Work to complete: Exact wording is required: transcribe all the entries and leave the images out.

Edit difference data
:::::
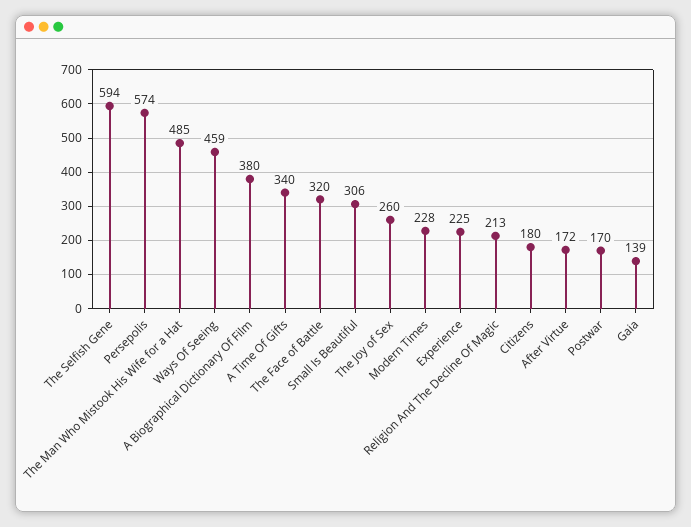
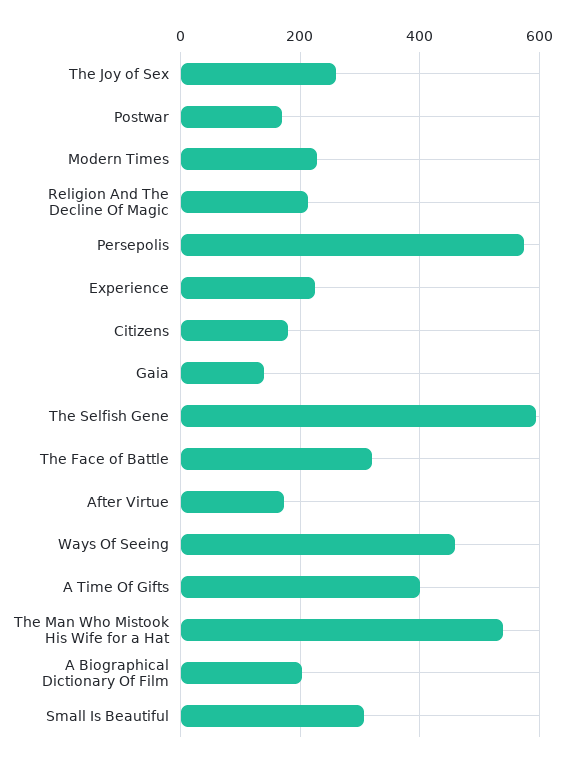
  {
    "The Selfish Gene": 594,
    "Persepolis": 574,
-   "The Man Who Mistook His Wife for a Hat": 485,
+   "The Man Who Mistook His Wife for a Hat": 540,
    "Ways Of Seeing": 459,
-   "A Biographical Dictionary Of Film": 380,
+   "A Biographical Dictionary Of Film": 200,
-   "A Time Of Gifts": 340,
+   "A Time Of Gifts": 400,
    "The Face of Battle": 320,
    "Small Is Beautiful": 306,
    "The Joy of Sex": 260,
    "Modern Times": 228,
    "Experience": 225,
    "Religion And The Decline Of Magic": 213,
    "Citizens": 180,
    "After Virtue": 172,
    "Postwar": 170,
    "Gaia": 139
  }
:::::
Answer:
  {
    "The Selfish Gene": 594,
    "Persepolis": 574,
-   "The Man Who Mistook His Wife for a Hat": 485,
+   "The Man Who Mistook His Wife for a Hat": 540,
    "Ways Of Seeing": 459,
-   "A Biographical Dictionary Of Film": 380,
+   "A Biographical Dictionary Of Film": 200,
-   "A Time Of Gifts": 340,
+   "A Time Of Gifts": 400,
    "The Face of Battle": 320,
    "Small Is Beautiful": 306,
    "The Joy of Sex": 260,
    "Modern Times": 228,
    "Experience": 225,
    "Religion And The Decline Of Magic": 213,
    "Citizens": 180,
    "After Virtue": 172,
    "Postwar": 170,
    "Gaia": 139
  }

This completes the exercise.